Data to process ->
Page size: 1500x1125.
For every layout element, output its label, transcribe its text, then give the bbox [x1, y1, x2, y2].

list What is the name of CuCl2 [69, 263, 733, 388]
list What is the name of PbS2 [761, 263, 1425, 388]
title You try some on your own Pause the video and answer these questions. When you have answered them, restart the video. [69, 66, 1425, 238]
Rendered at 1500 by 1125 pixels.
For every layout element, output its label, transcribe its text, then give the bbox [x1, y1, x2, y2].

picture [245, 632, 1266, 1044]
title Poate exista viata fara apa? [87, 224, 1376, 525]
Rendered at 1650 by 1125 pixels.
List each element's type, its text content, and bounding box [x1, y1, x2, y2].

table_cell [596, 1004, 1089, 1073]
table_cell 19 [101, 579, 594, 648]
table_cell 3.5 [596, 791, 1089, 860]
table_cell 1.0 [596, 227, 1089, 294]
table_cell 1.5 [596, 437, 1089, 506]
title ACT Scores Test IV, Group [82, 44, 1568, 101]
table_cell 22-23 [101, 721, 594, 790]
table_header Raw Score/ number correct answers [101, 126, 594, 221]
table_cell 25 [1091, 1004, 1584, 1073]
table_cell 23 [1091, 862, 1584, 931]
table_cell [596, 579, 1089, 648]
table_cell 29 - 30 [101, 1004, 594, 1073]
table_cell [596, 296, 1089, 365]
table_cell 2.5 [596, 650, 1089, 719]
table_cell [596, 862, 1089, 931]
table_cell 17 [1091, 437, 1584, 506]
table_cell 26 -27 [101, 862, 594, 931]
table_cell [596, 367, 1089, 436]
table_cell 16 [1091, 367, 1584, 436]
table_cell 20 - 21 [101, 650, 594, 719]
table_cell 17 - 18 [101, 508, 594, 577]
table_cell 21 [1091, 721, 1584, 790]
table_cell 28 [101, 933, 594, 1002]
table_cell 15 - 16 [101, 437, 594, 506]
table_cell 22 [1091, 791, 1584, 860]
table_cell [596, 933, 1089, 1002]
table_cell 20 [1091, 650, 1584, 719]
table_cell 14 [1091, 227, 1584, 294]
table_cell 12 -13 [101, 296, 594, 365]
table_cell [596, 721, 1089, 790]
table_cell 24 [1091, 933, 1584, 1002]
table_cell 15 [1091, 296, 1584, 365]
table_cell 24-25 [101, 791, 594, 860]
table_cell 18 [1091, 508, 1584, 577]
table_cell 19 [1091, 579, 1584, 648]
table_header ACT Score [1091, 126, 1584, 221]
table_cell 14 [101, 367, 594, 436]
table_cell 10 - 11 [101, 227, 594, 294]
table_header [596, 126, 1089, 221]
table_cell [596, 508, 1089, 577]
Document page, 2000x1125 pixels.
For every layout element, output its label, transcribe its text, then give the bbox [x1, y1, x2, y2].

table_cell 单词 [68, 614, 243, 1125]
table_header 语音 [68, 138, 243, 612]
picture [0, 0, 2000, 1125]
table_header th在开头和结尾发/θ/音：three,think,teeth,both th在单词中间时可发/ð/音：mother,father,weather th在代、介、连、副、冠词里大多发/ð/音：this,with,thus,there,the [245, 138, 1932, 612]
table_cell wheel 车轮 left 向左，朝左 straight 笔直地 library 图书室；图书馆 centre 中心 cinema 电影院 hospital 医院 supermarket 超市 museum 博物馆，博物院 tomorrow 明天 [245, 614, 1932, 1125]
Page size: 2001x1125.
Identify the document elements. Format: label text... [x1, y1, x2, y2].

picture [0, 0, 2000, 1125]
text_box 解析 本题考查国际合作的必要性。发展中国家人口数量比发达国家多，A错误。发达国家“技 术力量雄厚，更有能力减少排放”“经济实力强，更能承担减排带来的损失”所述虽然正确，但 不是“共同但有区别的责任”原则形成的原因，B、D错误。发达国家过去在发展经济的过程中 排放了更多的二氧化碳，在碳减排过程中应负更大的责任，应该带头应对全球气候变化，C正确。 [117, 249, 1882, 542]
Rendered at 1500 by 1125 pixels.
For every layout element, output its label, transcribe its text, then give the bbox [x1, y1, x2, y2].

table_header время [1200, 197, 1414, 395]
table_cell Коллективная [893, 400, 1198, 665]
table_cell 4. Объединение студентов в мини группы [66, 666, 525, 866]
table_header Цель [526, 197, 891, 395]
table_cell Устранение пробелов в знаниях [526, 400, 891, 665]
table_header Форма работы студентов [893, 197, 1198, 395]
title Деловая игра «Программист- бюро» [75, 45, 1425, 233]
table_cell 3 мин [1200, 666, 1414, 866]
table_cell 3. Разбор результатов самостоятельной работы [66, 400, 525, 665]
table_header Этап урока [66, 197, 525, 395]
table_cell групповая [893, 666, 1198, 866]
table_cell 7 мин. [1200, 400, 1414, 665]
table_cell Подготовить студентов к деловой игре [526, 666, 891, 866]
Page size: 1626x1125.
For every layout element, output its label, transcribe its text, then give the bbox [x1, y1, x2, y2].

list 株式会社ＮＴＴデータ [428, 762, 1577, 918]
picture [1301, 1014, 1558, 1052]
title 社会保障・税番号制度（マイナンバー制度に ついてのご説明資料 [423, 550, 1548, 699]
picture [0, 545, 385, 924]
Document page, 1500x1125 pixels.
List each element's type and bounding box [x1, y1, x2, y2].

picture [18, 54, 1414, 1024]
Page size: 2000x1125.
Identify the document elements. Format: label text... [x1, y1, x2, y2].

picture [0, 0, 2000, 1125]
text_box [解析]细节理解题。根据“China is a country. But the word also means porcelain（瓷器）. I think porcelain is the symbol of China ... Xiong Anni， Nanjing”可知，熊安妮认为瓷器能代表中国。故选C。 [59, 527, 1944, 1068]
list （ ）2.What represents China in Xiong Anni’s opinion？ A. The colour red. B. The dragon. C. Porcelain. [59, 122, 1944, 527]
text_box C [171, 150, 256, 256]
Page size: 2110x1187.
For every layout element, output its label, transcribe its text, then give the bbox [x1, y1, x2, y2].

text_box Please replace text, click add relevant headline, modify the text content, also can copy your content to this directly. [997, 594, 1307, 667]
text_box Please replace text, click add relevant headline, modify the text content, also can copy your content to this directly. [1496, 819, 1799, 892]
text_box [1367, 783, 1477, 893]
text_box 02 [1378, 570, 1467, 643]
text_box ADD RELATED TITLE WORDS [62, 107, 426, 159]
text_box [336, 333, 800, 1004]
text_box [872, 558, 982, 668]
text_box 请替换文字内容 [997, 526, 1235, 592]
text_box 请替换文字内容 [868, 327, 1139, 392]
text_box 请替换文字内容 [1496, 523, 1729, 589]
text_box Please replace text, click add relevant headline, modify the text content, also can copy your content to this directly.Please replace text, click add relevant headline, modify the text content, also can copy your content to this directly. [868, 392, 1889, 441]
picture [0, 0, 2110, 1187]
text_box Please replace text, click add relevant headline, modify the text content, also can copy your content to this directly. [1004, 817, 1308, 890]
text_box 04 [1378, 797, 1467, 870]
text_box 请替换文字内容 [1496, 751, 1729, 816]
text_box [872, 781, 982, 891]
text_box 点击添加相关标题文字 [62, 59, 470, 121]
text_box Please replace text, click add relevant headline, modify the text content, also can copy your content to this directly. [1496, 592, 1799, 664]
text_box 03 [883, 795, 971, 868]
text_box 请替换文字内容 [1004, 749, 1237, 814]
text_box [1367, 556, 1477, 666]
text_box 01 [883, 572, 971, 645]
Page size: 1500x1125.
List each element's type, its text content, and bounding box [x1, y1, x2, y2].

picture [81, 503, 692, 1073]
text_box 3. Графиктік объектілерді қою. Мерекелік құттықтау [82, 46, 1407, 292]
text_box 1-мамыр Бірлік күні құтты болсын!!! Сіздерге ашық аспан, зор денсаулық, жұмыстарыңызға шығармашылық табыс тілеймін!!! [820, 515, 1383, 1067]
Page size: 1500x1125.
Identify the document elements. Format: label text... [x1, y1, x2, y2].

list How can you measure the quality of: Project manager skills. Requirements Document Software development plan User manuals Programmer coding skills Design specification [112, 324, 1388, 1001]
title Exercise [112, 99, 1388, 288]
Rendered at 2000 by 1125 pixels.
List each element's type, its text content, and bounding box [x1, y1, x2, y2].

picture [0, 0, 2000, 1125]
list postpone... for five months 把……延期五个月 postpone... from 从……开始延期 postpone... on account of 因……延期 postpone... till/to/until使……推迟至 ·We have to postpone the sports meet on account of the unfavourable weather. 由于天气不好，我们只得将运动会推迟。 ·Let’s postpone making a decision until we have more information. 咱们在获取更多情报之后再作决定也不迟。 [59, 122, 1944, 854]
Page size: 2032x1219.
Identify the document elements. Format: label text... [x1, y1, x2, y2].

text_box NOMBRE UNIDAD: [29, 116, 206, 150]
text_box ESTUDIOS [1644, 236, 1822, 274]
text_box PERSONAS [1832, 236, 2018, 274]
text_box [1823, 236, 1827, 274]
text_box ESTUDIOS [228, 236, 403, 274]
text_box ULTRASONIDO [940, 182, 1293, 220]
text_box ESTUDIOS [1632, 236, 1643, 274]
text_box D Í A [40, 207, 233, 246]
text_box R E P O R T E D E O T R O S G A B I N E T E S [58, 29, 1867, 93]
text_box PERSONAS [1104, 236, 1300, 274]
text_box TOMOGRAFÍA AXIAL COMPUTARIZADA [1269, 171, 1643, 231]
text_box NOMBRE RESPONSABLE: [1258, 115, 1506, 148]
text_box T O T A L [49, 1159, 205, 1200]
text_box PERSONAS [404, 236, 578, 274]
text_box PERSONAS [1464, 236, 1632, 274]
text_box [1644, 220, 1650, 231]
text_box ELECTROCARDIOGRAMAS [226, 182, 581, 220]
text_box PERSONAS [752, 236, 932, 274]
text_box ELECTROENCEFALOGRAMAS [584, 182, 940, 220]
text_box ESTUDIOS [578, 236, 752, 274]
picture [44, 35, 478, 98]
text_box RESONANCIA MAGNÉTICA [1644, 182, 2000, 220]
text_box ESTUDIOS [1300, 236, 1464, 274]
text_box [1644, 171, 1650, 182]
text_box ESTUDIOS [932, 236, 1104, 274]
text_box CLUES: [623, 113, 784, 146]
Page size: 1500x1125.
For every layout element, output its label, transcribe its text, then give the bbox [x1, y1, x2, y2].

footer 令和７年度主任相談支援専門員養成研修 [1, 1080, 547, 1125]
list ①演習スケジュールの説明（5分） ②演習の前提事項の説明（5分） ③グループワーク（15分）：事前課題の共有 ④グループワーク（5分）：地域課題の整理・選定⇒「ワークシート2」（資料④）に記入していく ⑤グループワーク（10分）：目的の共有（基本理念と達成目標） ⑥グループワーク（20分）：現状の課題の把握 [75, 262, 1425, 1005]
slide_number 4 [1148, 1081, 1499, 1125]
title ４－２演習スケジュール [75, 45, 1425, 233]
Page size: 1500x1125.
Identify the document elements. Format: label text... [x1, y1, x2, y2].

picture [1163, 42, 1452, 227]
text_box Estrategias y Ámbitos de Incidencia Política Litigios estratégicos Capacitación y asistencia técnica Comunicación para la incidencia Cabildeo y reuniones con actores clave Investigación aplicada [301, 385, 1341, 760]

Exercise details ->
Every line of the records that includes the word "Rendered" should be gathered.

Solution below ->
Rendered at 1500 by 1125 pixels.
Rendered at 1650 by 1125 pixels.
Rendered at 1500 by 1125 pixels.
Rendered at 2000 by 1125 pixels.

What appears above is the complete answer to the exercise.